(What is needed):
Leave the images aside and copy out the whole listing, exact to the word.
---------- Material shown ----------
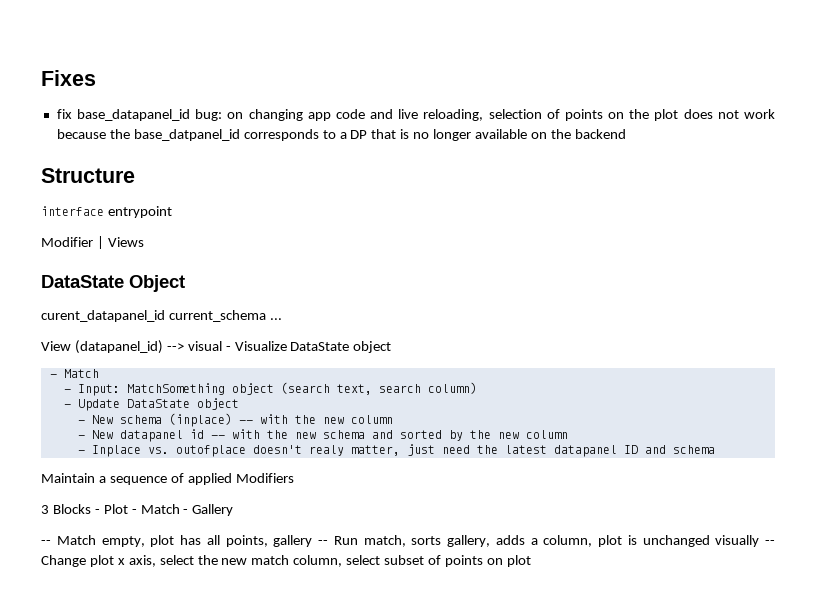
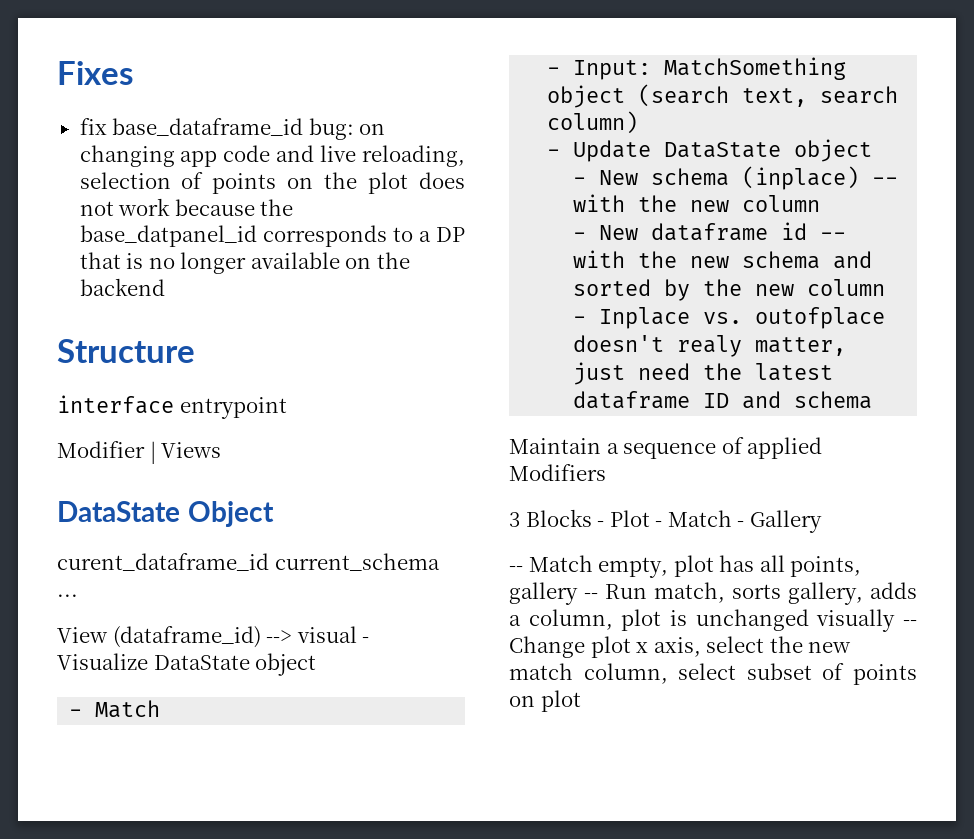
[77,109,191,121] base_datapanel_id -> [112,118,304,136] base_dataframe_id
[41,310,165,322] curent_datapanel_id -> [57,553,269,571] curent_dataframe_id
[74,340,163,354] (datapanel_id) -> [112,626,261,648] (dataframe_id)
[119,430,183,442] datapanel -> [651,223,769,241] dataframe
[553,445,617,457] datapanel -> [573,391,691,409] dataframe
----------
(Answer space):
[77,109,191,121] base_datapanel_id -> [112,118,304,136] base_dataframe_id
[41,310,165,322] curent_datapanel_id -> [57,553,269,571] curent_dataframe_id
[74,340,163,354] (datapanel_id) -> [112,626,261,648] (dataframe_id)
[119,430,183,442] datapanel -> [651,223,769,241] dataframe
[553,445,617,457] datapanel -> [573,391,691,409] dataframe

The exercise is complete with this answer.